EXAMPLES OF RECIPROCAL LINKS

[0025] As is discussed above, a network of interlinked web pages may be represented as a graph. In one embodiment of the invention, the nodes in the graph correspond to the web pages in the network, and the directed edges between the nodes in the graph correspond to links between the web pages. In one embodiment of the invention, web pages are automatically discovered and indexed by a "web crawler," which is a computer program that continuously and automatically traverses hyperlinks between Internet-accessible web pages, thereby sometimes discovering web pages that the web crawler had not previously visited. Information gathered and stored by the web crawler indicates how the discovered web pages are linked to each other.

[0026] FIG. 1 is a diagram that illustrates an example of a node in a graph and the nodes to which it is linked. Node 102 is a node in graph 100. Node 102 has five inlinks (nodes 110, 112, 114, 116, and 118; collectively 106). Each of the nodes 106 has at least one link to node 102. Node 102 also has five outlinks (nodes 120, 122, 134, 126, and 128; collectively 108). Node 102 has at least one link pointing to each node in nodes 108. In this example, none of the inlinks 106 overlap with the outlinks nodes 108. In other words, node 102's inlinks are completely distinct from its outlinks.

» **Data for the task**:
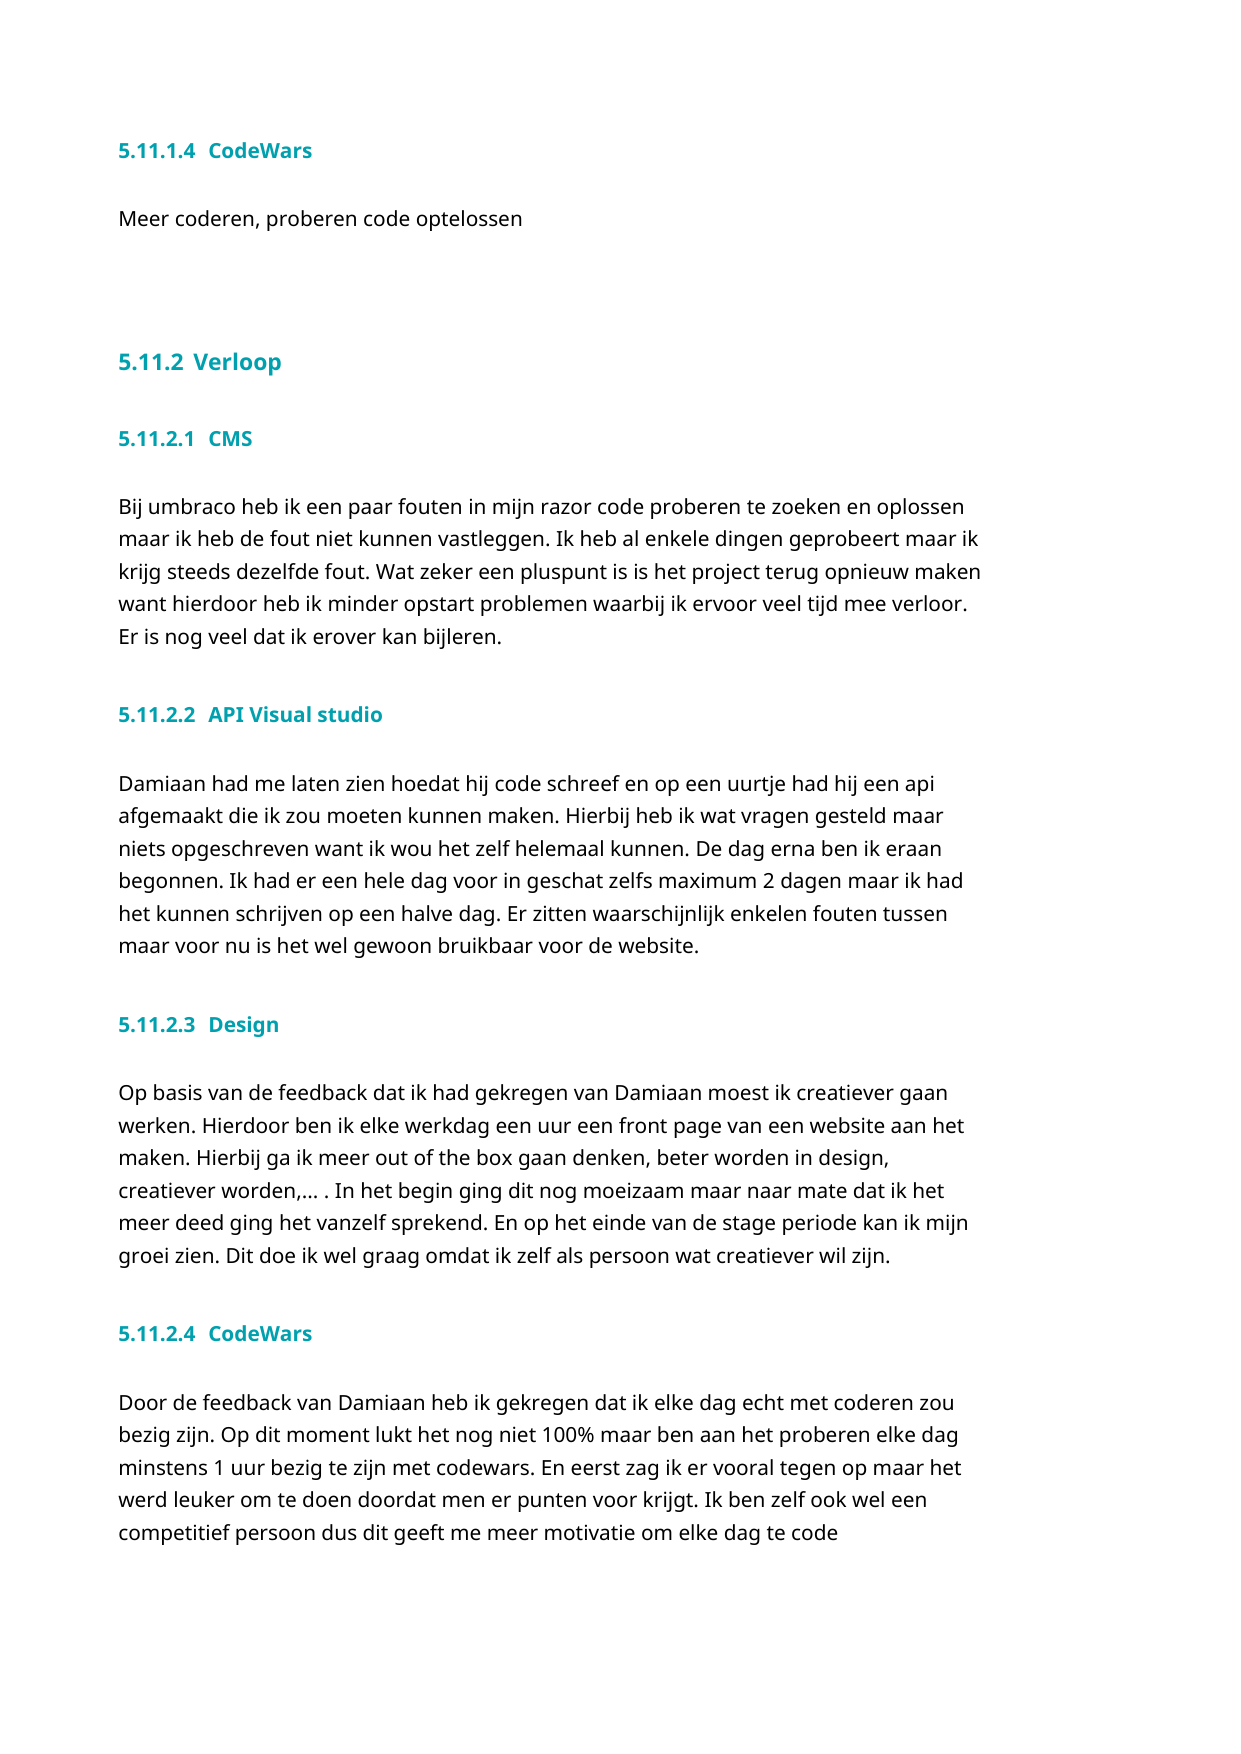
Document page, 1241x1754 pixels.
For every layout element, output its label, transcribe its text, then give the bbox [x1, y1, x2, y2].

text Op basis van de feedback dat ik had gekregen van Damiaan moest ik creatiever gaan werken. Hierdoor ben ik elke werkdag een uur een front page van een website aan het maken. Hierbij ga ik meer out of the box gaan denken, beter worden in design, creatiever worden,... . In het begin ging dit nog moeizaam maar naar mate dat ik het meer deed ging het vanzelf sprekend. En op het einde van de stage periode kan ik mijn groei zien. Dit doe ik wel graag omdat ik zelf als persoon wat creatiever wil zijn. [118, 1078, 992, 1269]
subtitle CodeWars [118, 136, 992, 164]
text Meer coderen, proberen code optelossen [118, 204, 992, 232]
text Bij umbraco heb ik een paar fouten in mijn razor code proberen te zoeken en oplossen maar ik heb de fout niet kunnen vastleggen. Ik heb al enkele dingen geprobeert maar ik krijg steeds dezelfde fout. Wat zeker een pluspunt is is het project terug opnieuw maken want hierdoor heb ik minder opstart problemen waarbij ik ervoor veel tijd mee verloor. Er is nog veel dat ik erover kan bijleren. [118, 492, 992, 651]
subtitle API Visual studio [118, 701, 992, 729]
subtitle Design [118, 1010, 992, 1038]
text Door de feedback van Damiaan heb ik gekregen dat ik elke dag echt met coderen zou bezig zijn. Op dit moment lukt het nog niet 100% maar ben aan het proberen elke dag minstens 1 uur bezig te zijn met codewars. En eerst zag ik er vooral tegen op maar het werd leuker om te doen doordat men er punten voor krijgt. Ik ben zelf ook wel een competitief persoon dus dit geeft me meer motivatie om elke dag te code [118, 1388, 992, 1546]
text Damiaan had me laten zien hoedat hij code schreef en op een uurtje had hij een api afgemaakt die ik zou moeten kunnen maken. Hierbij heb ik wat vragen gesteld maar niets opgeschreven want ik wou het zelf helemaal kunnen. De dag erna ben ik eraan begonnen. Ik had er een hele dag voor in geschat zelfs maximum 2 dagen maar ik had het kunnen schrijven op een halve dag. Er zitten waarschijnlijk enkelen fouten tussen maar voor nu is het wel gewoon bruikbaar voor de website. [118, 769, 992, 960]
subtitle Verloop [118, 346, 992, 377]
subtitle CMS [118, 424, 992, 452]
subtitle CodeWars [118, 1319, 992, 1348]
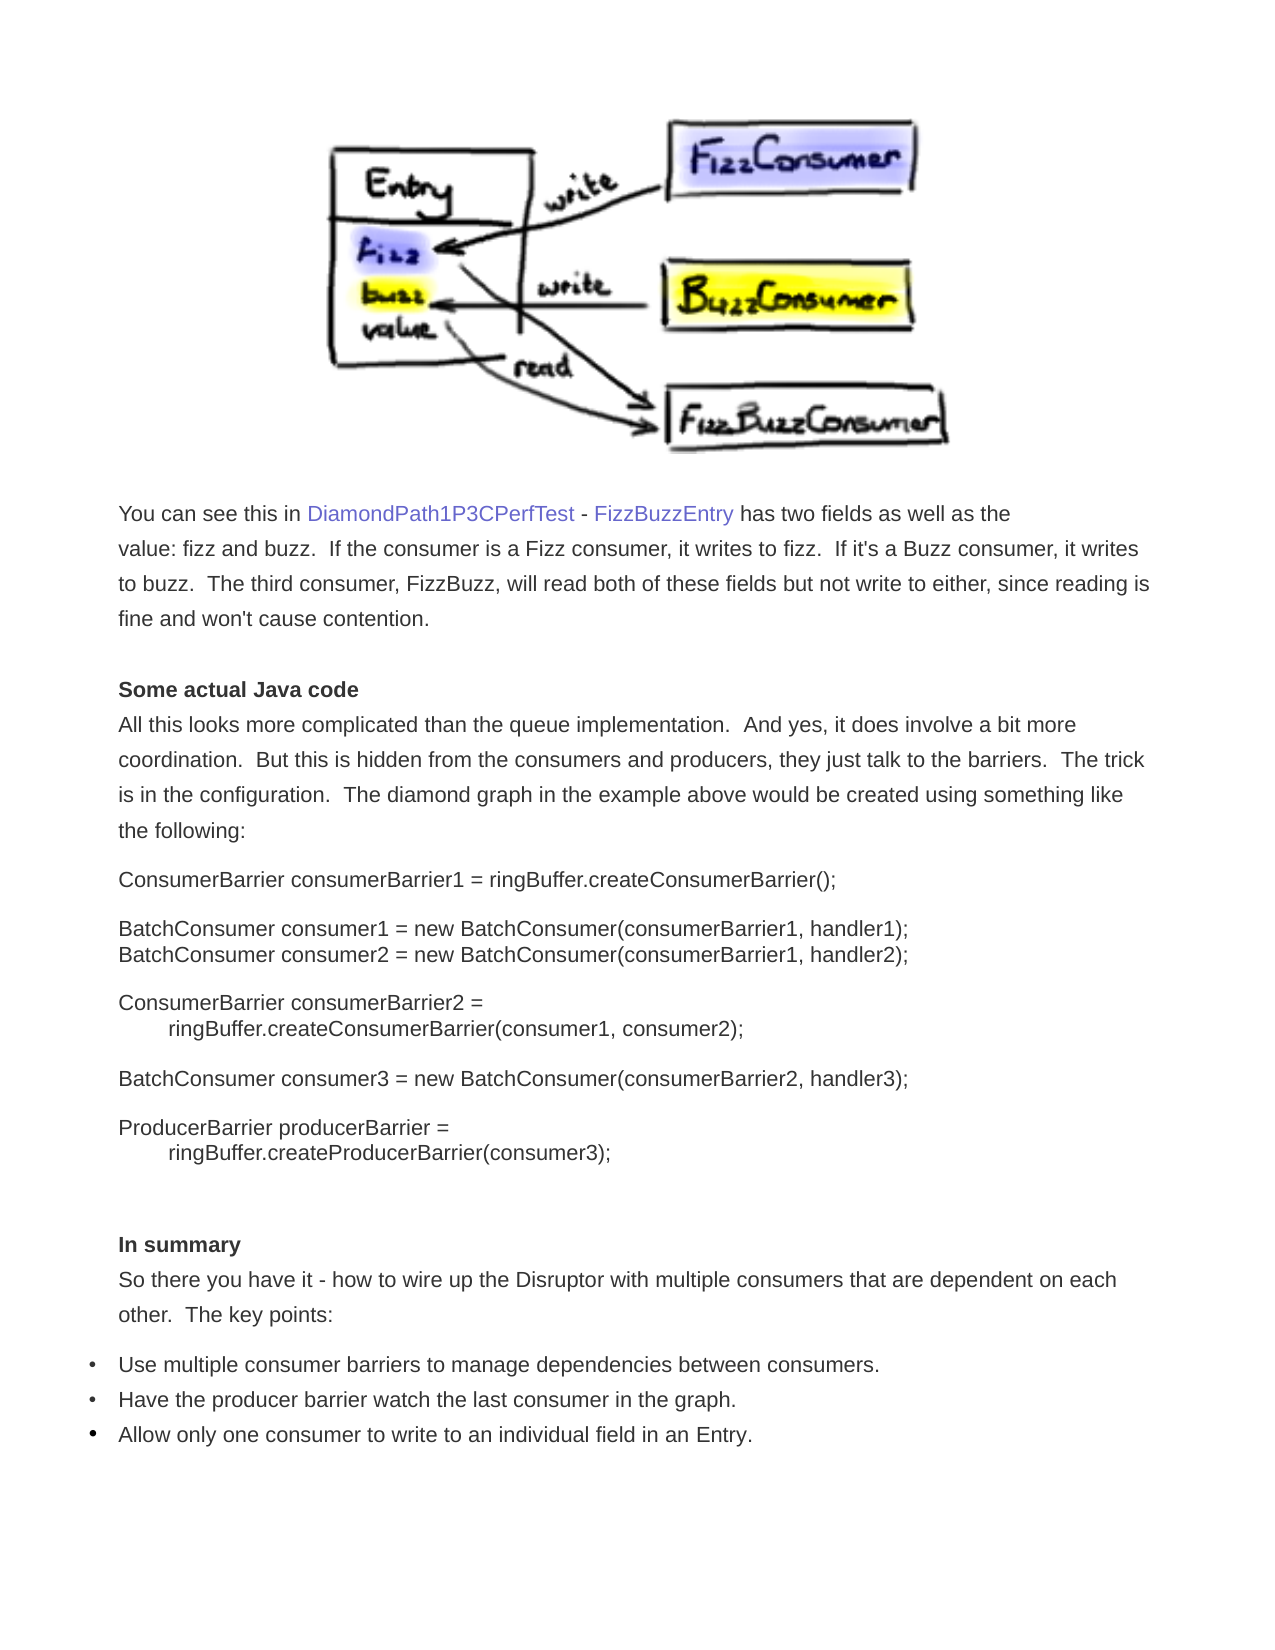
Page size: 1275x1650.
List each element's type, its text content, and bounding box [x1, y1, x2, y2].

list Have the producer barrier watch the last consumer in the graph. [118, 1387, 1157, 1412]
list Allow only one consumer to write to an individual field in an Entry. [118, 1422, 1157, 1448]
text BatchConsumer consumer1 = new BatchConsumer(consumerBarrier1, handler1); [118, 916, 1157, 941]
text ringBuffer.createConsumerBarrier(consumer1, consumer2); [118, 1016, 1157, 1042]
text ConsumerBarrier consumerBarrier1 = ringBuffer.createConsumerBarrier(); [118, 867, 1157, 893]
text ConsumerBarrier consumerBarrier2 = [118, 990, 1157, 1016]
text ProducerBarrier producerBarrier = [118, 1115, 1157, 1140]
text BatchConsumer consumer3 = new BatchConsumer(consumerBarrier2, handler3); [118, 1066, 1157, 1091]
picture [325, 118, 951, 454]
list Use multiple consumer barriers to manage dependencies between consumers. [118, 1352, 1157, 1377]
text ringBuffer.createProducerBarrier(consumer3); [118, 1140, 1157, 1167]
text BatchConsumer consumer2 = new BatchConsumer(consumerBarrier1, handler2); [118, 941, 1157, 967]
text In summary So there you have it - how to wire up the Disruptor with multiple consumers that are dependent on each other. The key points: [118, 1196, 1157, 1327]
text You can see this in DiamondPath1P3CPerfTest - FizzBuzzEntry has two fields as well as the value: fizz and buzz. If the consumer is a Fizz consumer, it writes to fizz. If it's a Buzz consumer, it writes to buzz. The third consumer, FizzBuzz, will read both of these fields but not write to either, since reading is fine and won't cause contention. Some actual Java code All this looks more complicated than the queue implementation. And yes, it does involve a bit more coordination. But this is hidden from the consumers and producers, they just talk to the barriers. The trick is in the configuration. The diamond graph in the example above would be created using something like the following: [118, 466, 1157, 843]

» **Given request 1**: Restate the excerpt on reciprocal links between "EXAMPLES OF RECIPROCAL" and "to each other.", inclusive, swapping "crawler" for "spider".
» **Given request 2**: How many lines of the records contain the string "Hierbij", with case counting? Reply with the number alone.

» **Correct answer 1**:
EXAMPLES OF RECIPROCAL LINKS

[0025] As is discussed above, a network of interlinked web pages may be represented as a graph. In one embodiment of the invention, the nodes in the graph correspond to the web pages in the network, and the directed edges between the nodes in the graph correspond to links between the web pages. In one embodiment of the invention, web pages are automatically discovered and indexed by a "web spider," which is a computer program that continuously and automatically traverses hyperlinks between Internet-accessible web pages, thereby sometimes discovering web pages that the web spider had not previously visited. Information gathered and stored by the web spider indicates how the discovered web pages are linked to each other.

» **Correct answer 2**: 2